There is minimal previous literature describing the surgical treatment of venous stenosis/thrombosis owing to RPF. One retrospective study of 42 patients with benign venous occlusive disease included four patients with RPF; however, all of these patients were treated with open venous reconstruction.12 Surgical treatment of IVC stenosis/thrombosis in general is well-described, as are the technical aspects of the endovascular treatments used in this case.
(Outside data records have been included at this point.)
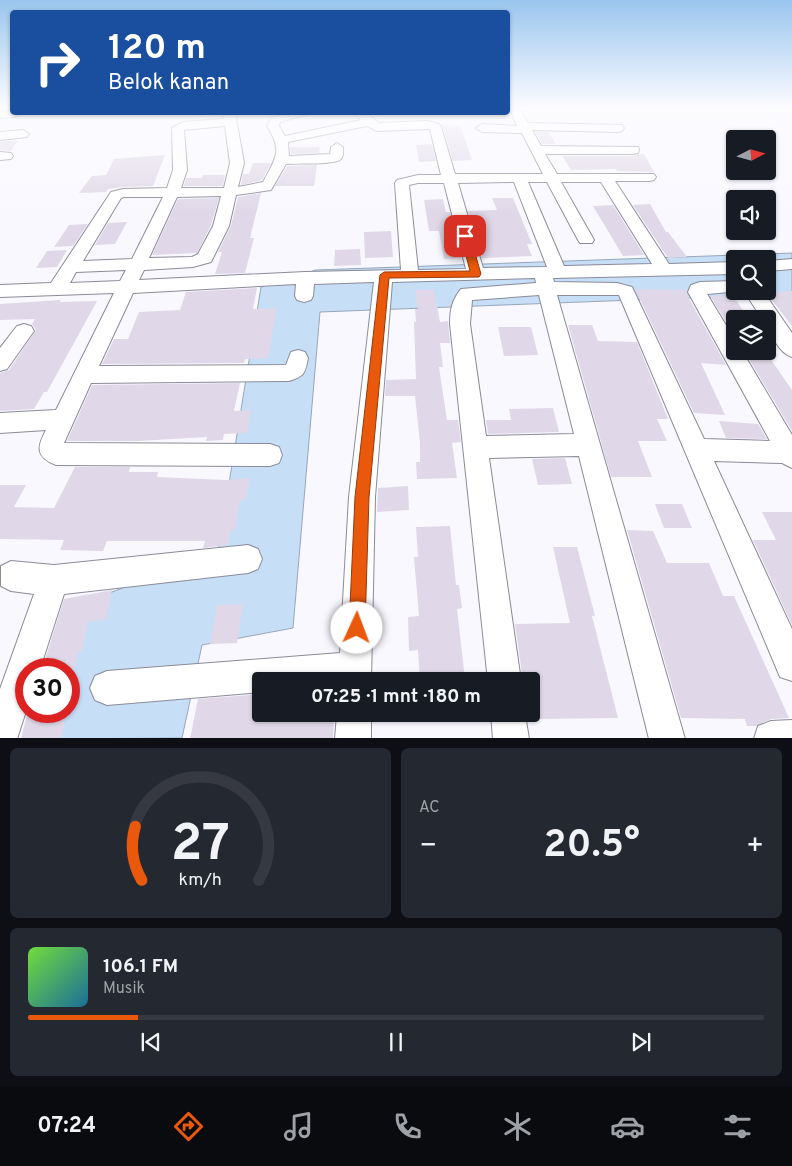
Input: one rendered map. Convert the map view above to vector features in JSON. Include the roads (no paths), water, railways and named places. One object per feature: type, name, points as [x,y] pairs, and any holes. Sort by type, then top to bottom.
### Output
[{"type":"street","points":[[178,143],[179,175],[172,193],[51,445],[52,451],[56,454],[270,455]]},
{"type":"street","points":[[72,267],[193,262],[205,258],[220,226],[230,192],[237,163],[234,143]]},
{"type":"street","points":[[56,290],[116,195],[230,192],[266,187],[270,184],[282,160],[283,143]]},
{"type":"street","points":[[440,143],[476,274]]},
{"type":"street","points":[[532,143],[586,240]]},
{"type":"street","points":[[282,160],[333,158],[336,157],[337,147]]},
{"type":"street","points":[[536,150],[633,150]]},
{"type":"street","points":[[605,177],[664,270]]},
{"type":"street","points":[[410,275],[401,185],[408,181],[418,179],[649,177]]},
{"type":"street","points":[[519,178],[547,278],[588,445],[667,738]]},
{"type":"street","points":[[776,265],[792,264]]},
{"type":"street","points":[[503,672],[460,324],[462,299],[467,293],[547,278],[664,270],[726,268]]},
{"type":"street","points":[[0,292],[127,287],[305,287],[383,282],[410,275],[476,274],[547,278],[626,291],[792,665]]},
{"type":"street","points":[[356,672],[362,497],[383,282]]},
{"type":"street","points":[[726,287],[697,288],[697,292],[790,455]]},
{"type":"street","points":[[759,300],[792,349]]},
{"type":"street","points":[[0,363],[24,331]]},
{"type":"street","points":[[85,375],[289,368]]},
{"type":"street","points":[[0,423],[64,418]]},
{"type":"street","points":[[476,447],[588,445]]},
{"type":"street","points":[[696,450],[790,455]]},
{"type":"street","points":[[11,576],[54,580],[248,560]]},
{"type":"street","points":[[0,738],[11,675],[54,580]]},
{"type":"street","points":[[107,688],[252,680]]},
{"type":"street","points":[[353,738],[354,722]]},
{"type":"street","points":[[509,722],[511,738]]},
{"type":"street","points":[[771,738],[792,738]]},
{"type":"water","points":[[792,253],[792,294],[776,295],[776,254]]},
{"type":"water","points":[[726,255],[726,297],[320,312],[293,628],[202,645],[182,738],[37,738],[42,723],[80,723],[80,658],[70,658],[76,606],[218,551],[261,287],[316,270]]}]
Unlike the arterial system, balloon angioplasty in the venous system alone is insufficient owing to significant vein recoil causing an increased risk of early restenosis and thrombosis.13 Therefore, placement of a stent is strongly recommended.11 The recommended stent diameter for the IVC is 18 to 24 mm.13 After stent placement, it is recommended to further balloon dilate to improve apposition and minimize the risk of migration.13
Conclusions
Our case is a unique description of endovascular treatment of an IVC stenosis/thrombosis secondary to a hypercoagulable state caused by the administration of exogenous testosterone in the setting of RPF. We demonstrate successful use of a combination of endovascular therapies including catheter-directed thrombolysis, venoplasty, and venous stenting to treat a severe IVC stenosis/thrombosis. Clinical resolution of the patient's symptoms of scrotal and bilateral lower extremity edema were evident within 48 hours of treatment. By using endovascular treatment, we were able to avoid the morbidity of a large open venous reconstructive surgery as well as the morbidity of long-term chronic venous stasis disease.
Footnotes
Disclaimer: The views expressed in this paper are those of the author(s) and do not reflect the official policy or position of William Beaumont Army Medical Center, Department of the Army, Defense Health Agency, or the US Government.
Author conflict of interest: none.
The editors and reviewers of this article have no relevant financial relationships to disclose per the Journal policy that requires reviewers to decline review of any manuscript for which they may have a conflict of interest.